À Saint-Denis, des habitants évacués par les forces de sécurité lors de l’assaut hier matin. Lionel Bonaventure/AFP
Le sort du cerveau présumé des attentats de Paris, le Belge Abdelhamid Abaaoud, visé par un raid d'envergure des policiers hier matin en banlieue parisienne, restait incertain dans la soirée.
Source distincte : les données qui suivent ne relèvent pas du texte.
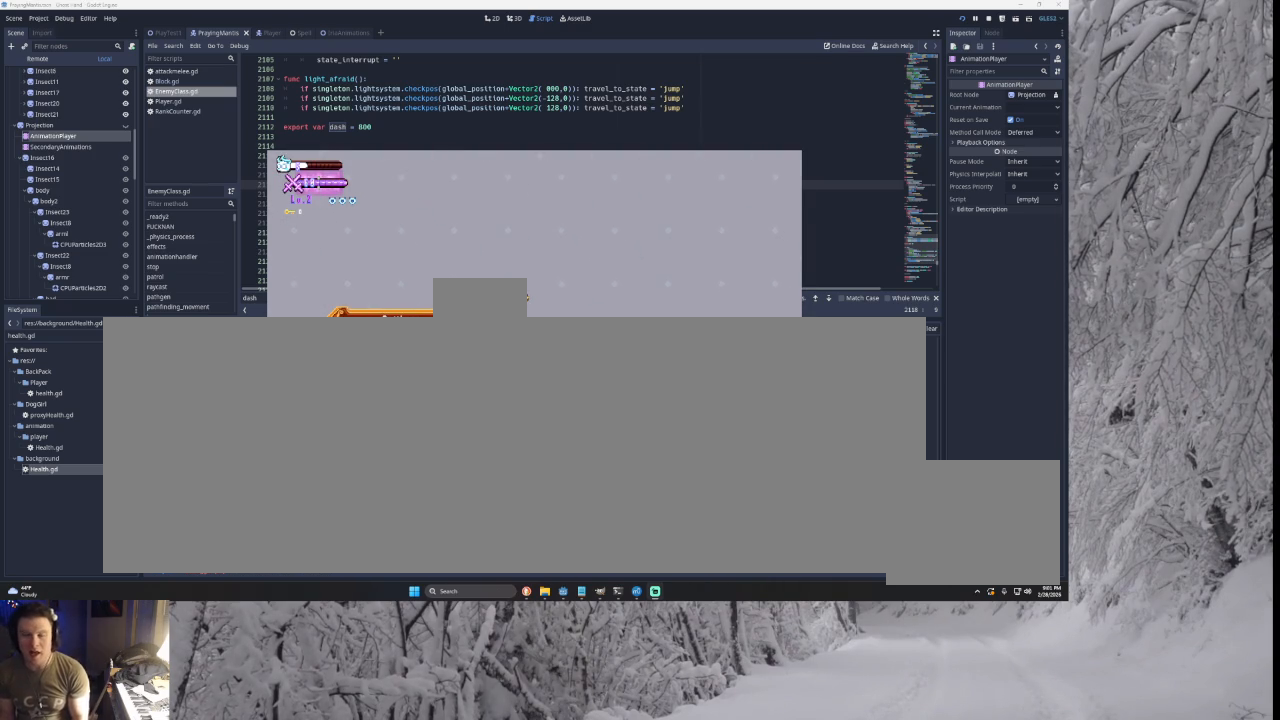
{"buttons": [], "left_stick": "center", "right_stick": "left", "events": [[67, "left_stick", "left"], [333, "left_stick", "center"]]}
Bien avant l'aube, une centaine de policiers d'élite ont lancé un raid contre un appartement situé à Saint-Denis, au nord de Paris, suite à un témoignage lundi « faisant état de la présence d'Abaaoud sur le territoire français », a expliqué le procureur de Paris, François Molins, en charge de l'enquête. Petit délinquant bruxellois, cet homme de 28 ans est parti en 2013 en Syrie, où il est devenu l'un des visages de la propagande de l'État islamique (EI) sous le nom d'Abou Omar al-Baljiki (Le Belge). Il s'était illustré fin 2014 par un aller-retour en Europe à la barbe des services de renseignements, pour y préparer des attentats finalement déjoués.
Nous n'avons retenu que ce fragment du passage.